The variations that were defined in the variations tab show up here and Jason can assign the specific variations for this product in the variation box. In the Product Images box, he can upload one or more photos of the t-shirts.
The default shipping details will be defined in the Settings tab, but if a product has a different shipping rate then Jason will specify it here. If the shipping rate is based on the weight of the product, then he will need to specify the weight of the product here.
If Lucy decides to sell digital media like music or graphics on her site, Jason will upload the files in the Product Download box.
Jason is very excited about the e-commerce Web site that he has built for Lucy. After adding the products, he checks the front end of the site and finds that the products are already showing up. Jason has done great work, but before he shows Lucy the site, he needs to understand the settings tab better.
Under the settings tab, you configure several parameters for your shopping cart. Most of the options don't need an explanation, but I will go through the important ones.
Under General, you can set the default currency and the format in which your currency is displayed. The Base country/region and Target Markets will be used internally for marketing your site to the search engines in those specific countries. If you are not sure, select all the countries as target markets.
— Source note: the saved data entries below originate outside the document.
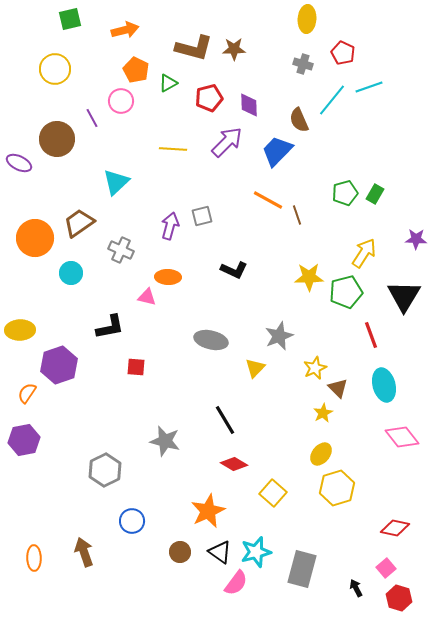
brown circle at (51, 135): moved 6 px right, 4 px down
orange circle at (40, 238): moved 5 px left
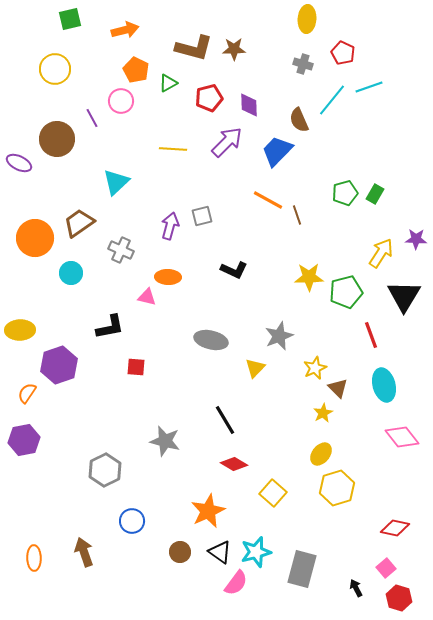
yellow arrow at (364, 253): moved 17 px right
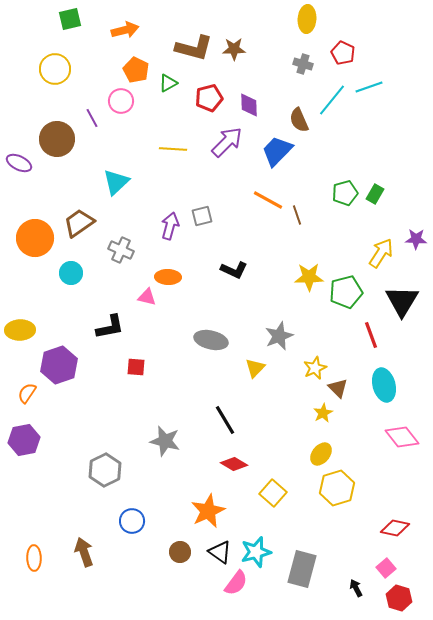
black triangle at (404, 296): moved 2 px left, 5 px down
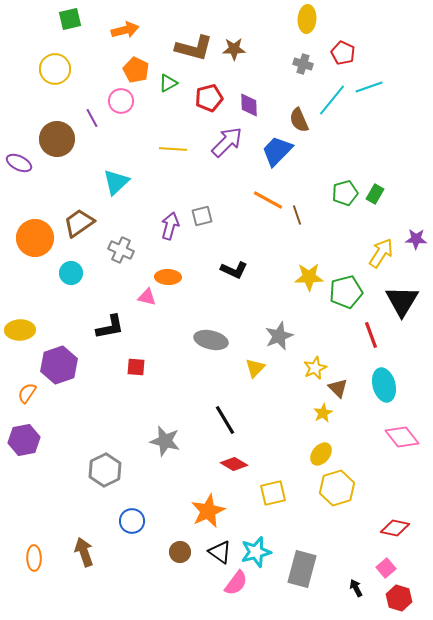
yellow square at (273, 493): rotated 36 degrees clockwise
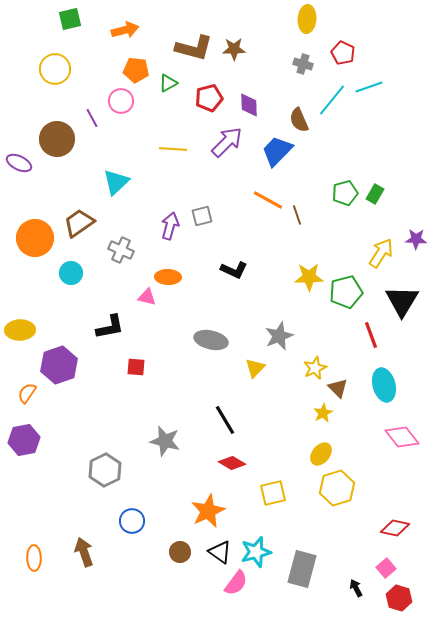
orange pentagon at (136, 70): rotated 20 degrees counterclockwise
red diamond at (234, 464): moved 2 px left, 1 px up
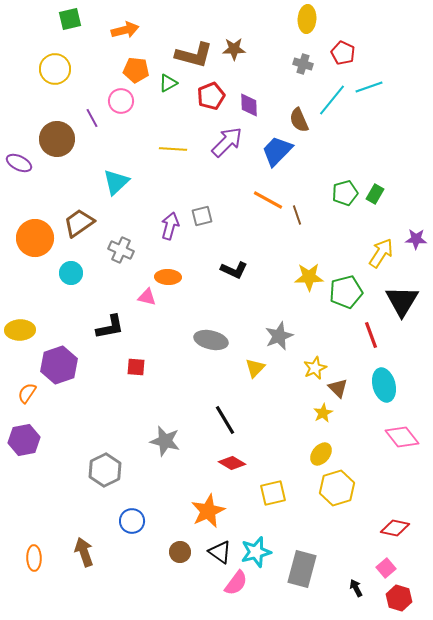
brown L-shape at (194, 48): moved 7 px down
red pentagon at (209, 98): moved 2 px right, 2 px up; rotated 8 degrees counterclockwise
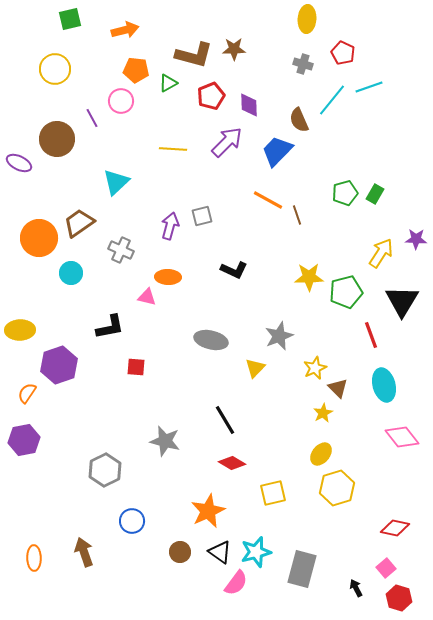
orange circle at (35, 238): moved 4 px right
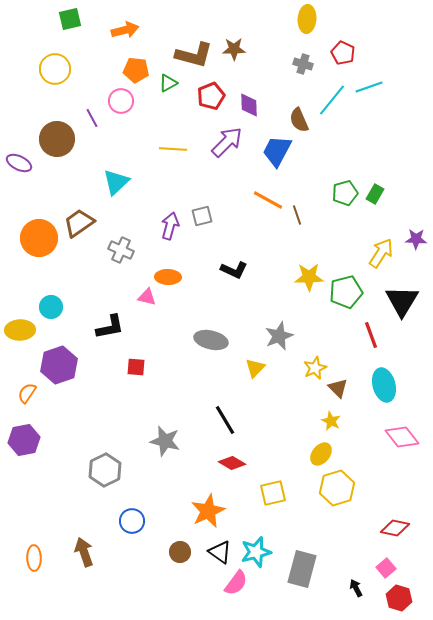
blue trapezoid at (277, 151): rotated 16 degrees counterclockwise
cyan circle at (71, 273): moved 20 px left, 34 px down
yellow star at (323, 413): moved 8 px right, 8 px down; rotated 18 degrees counterclockwise
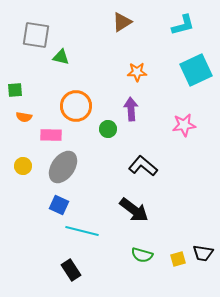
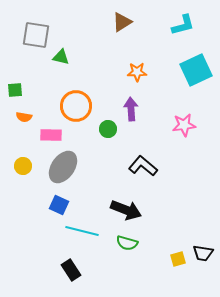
black arrow: moved 8 px left; rotated 16 degrees counterclockwise
green semicircle: moved 15 px left, 12 px up
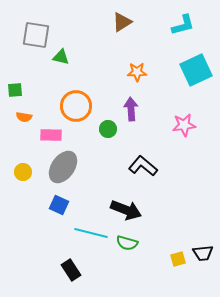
yellow circle: moved 6 px down
cyan line: moved 9 px right, 2 px down
black trapezoid: rotated 15 degrees counterclockwise
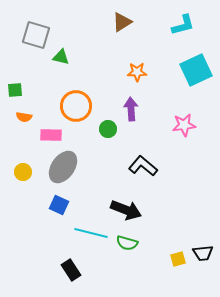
gray square: rotated 8 degrees clockwise
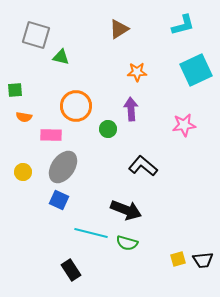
brown triangle: moved 3 px left, 7 px down
blue square: moved 5 px up
black trapezoid: moved 7 px down
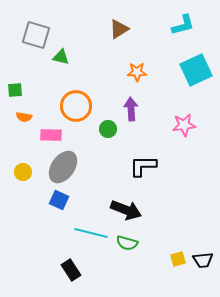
black L-shape: rotated 40 degrees counterclockwise
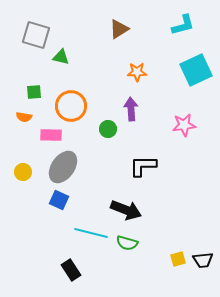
green square: moved 19 px right, 2 px down
orange circle: moved 5 px left
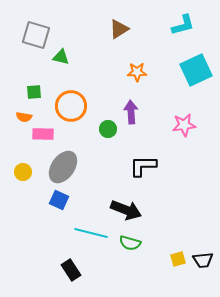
purple arrow: moved 3 px down
pink rectangle: moved 8 px left, 1 px up
green semicircle: moved 3 px right
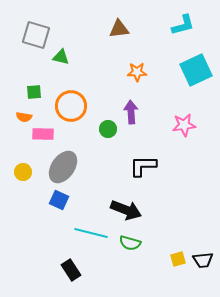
brown triangle: rotated 25 degrees clockwise
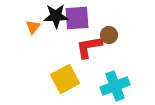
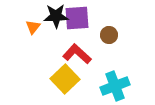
red L-shape: moved 12 px left, 7 px down; rotated 52 degrees clockwise
yellow square: rotated 16 degrees counterclockwise
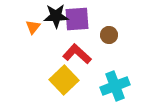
purple square: moved 1 px down
yellow square: moved 1 px left, 1 px down
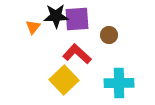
cyan cross: moved 4 px right, 3 px up; rotated 20 degrees clockwise
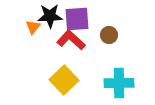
black star: moved 6 px left
red L-shape: moved 6 px left, 14 px up
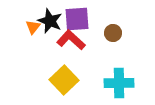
black star: moved 5 px down; rotated 25 degrees clockwise
brown circle: moved 4 px right, 2 px up
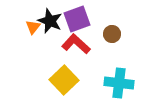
purple square: rotated 16 degrees counterclockwise
brown circle: moved 1 px left, 1 px down
red L-shape: moved 5 px right, 4 px down
cyan cross: rotated 8 degrees clockwise
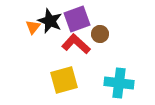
brown circle: moved 12 px left
yellow square: rotated 28 degrees clockwise
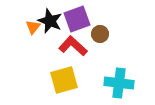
red L-shape: moved 3 px left, 2 px down
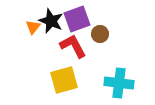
black star: moved 1 px right
red L-shape: rotated 20 degrees clockwise
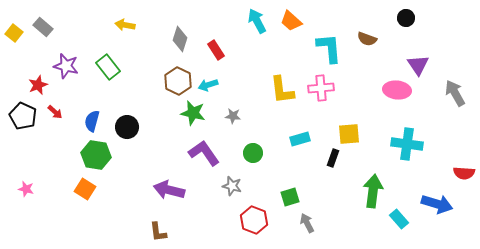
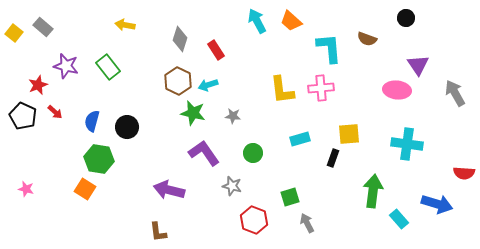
green hexagon at (96, 155): moved 3 px right, 4 px down
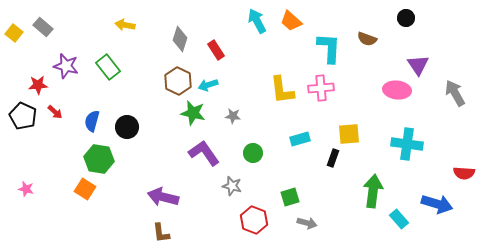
cyan L-shape at (329, 48): rotated 8 degrees clockwise
red star at (38, 85): rotated 18 degrees clockwise
purple arrow at (169, 190): moved 6 px left, 7 px down
gray arrow at (307, 223): rotated 132 degrees clockwise
brown L-shape at (158, 232): moved 3 px right, 1 px down
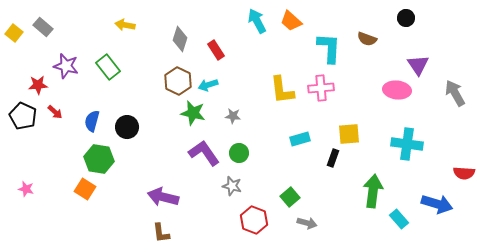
green circle at (253, 153): moved 14 px left
green square at (290, 197): rotated 24 degrees counterclockwise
The Presentation tab is where you set up the UI of the catalog page. Some of the features here (like the search option) are available only if you bought the commercial version of the plug-in.
The Shipping tab lets you customize your shipping options. If Lucy were selling only digital content, then Shipping wouldn't apply, but as she sells painted t-shirts, Jason will have to configure the shipping options. WP e-Commerce provides quite a flexible shipping calculator. You can calculate based on rate slabs and weight slabs. If you are shipping with USPS or UPS, you can tie into their online systems and if you enter the tracking number into your system, a customer will be able to track the status of his or her order from within your site.
One of the great things of using WP e-Commerce is the variety of payment gateways that it supports. It takes only a few minutes to configure the gateway options.
I must agree that entering many products through the products tab can be a pain. To compensate for that, the plug-in allows you to import a CSV file containing all the products. However, you will have to go to the products tab to upload the images for each product.
As I mentioned earlier, there are a few upgrades available at a premium price. The most useful upgrade is the Gold Cart & Grid Module. It lets you display your products in a grid view and upload multiple images for each product. It also adds the all-important search functionality to your shopping cart. I strongly recommend that you purchase and install this upgrade for every instance of the plug-in.
In terms of features, the WP e-Commerce plug-in is no competition for the likes of Magento and OSCommerce, but if you are willing to sacrifice a little bit on the feature list, it is a great choice. The one thing that I really miss in the plug-in is support for multiple languages. The developers do claim to be working on multilingual support for one of the upcoming versions. When that is included, I think WP e-Commerce can become a really powerful e-commerce solution.